De acordo com o “Sistema de Informações e Indicadores Culturais” (IBGE/MinC, 2006), o “setor cultural e criativo” respondia em 2003 por 5,7% dos empregos formais, 6,2% do número de empresas, 6% do valor adicionado geral e 4,4% das despesas médias das famílias brasileiras. Estima-se que a participação no PIB seja de 5%. Uma família brasileira gasta em média cerca de R$ 67,00/mês no consumo de cultura.

O excelente trabalho do IBGE e do MinC, divulgado em 2006, mostra que as empresas culturais são responsáveis por 5% dos postos de trabalho da indústria do país, com um salário médio de 5,6 mínimos (para 4,6 de toda a indústria). No que toca aos serviços culturais, os dados são ainda mais significativos: 9% do total de empregos e 5,9 mínimos de salário médio (para 3,2 de todos os serviços).

O crescimento do setor no Brasil tem sido muito expressivo, ainda que os valores absolutos sejam modestos, se comparados ao que se verifica nos países desenvolvidos e em outros setores da economia brasileira. Segundo a Price Waterhouse Coopers, a “economia da cultura” no Brasil passou de US$ 11,55 bi em 2001 para US$ 14,65 bi em 2005. O estudo projeta que o setor atingirá a marca de US$ 21,92 bi em 2010, com uma taxa de crescimento anual estimada em 8,4%, ou quase o dobro da estimativa de crescimento do PIB brasileiro.

Pesquisa da Fundação João Pinheiro aponta que o setor gera no Brasil 160 postos de trabalho para cada R$ 1 milhão investido, mais do que a construção civil e o turismo, por exemplo. Há, portanto, um vasto potencial a ser trabalhado pelo poder público, pelo terceiro setor e pela iniciativa privada.

A sociedade brasileira manifesta uma óbvia vocação para a cultura. Poucos países apresentam um conjunto de expressões culturais tão amplo, diverso e intenso quanto o nosso. Trata-se de um diferencial competitivo. Este diferencial deve ser explorado. A “economia da cultura” é, assim, um novo front de desenvolvimento, por sua grande capacidade de geração de renda e emprego, por seu impacto na formação do capital humano e no desenvolvimento de novas tecnologias, e seus efeitos sociais positivos.

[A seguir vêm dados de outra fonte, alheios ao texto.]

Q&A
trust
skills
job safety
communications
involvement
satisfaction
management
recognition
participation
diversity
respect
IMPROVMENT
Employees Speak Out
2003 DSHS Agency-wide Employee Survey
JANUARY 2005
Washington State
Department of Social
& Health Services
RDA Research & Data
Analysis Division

O poder público já acordou para a “economia da cultura” e o que ela pode representar em termos de desenvolvimento. Há, desde os anos 90, um sistema de financiamento público da cultura estruturado, com impactos positivos e negativos, que totaliza cerca de R$ 3 bilhões/ano (recursos federais, estaduais e municipais). As fontes são os orçamentos, fundos específicos e leis de incentivo.

Em 2005, coordenei no MinC a formulação do Programa de Apoio ao Desenvolvimento da Economia da Cultura (Prodec), que a partir de 2006 passou a integrar o Plano Plurianual da União e ganhou recursos próprios. Entre as ações do Prodec, destaca-se o apoio aos Programas de Exportação de Música, Cinema e Produção Independente de TV, Artes Visuais, Design e Instrumentos Musicais, realizados em parceria com a Apex, o Sebrae e entidades setoriais.

O ministro Gilberto Gil tem sido um apóstolo, ainda que por vezes o Ministério da Cultura apresente certa incapacidade de transformar discurso em prática. Ou não reconheça devidamente o que outros agentes fazem. Mas a causa tem cada vez mais adeptos.

O papel do poder público neste campo deve ser exercido através de cinco eixos principais:

> Formular e implementar políticas públicas, tendo em vista o grau de acesso ao consumo, a diversidade cultural, a capacitação de técnicos e empreendedores, a formação de públicos, o estímulo à criação, à produção e à distribuição, a promoção de exportações e a valorização da cultura nacional.

> Produzir e apoiar a produção e a disponibilização de levantamentos de dados, além de pesquisas e estudos sobre diversos aspectos relacionados ao tema, de modo a permitir uma melhor quantificação e também ajudar a qualificar o debate e as políticas públicas.

> Gerir instrumentos eficazes e diversificados de fomento a projetos, grupos, empresas e instituições culturais, levando em conta as dinâmicas da atividade, com recursos suficientes para estimular um processo de desenvolvimento.

> Disponibilizar crédito de longo prazo, com juros subsidiados, a empresas culturais.

> Regular as práticas econômicas, tendo em vista o equilíbrio dos mercados e a mediação entre o interesse das empresas e o interesse público.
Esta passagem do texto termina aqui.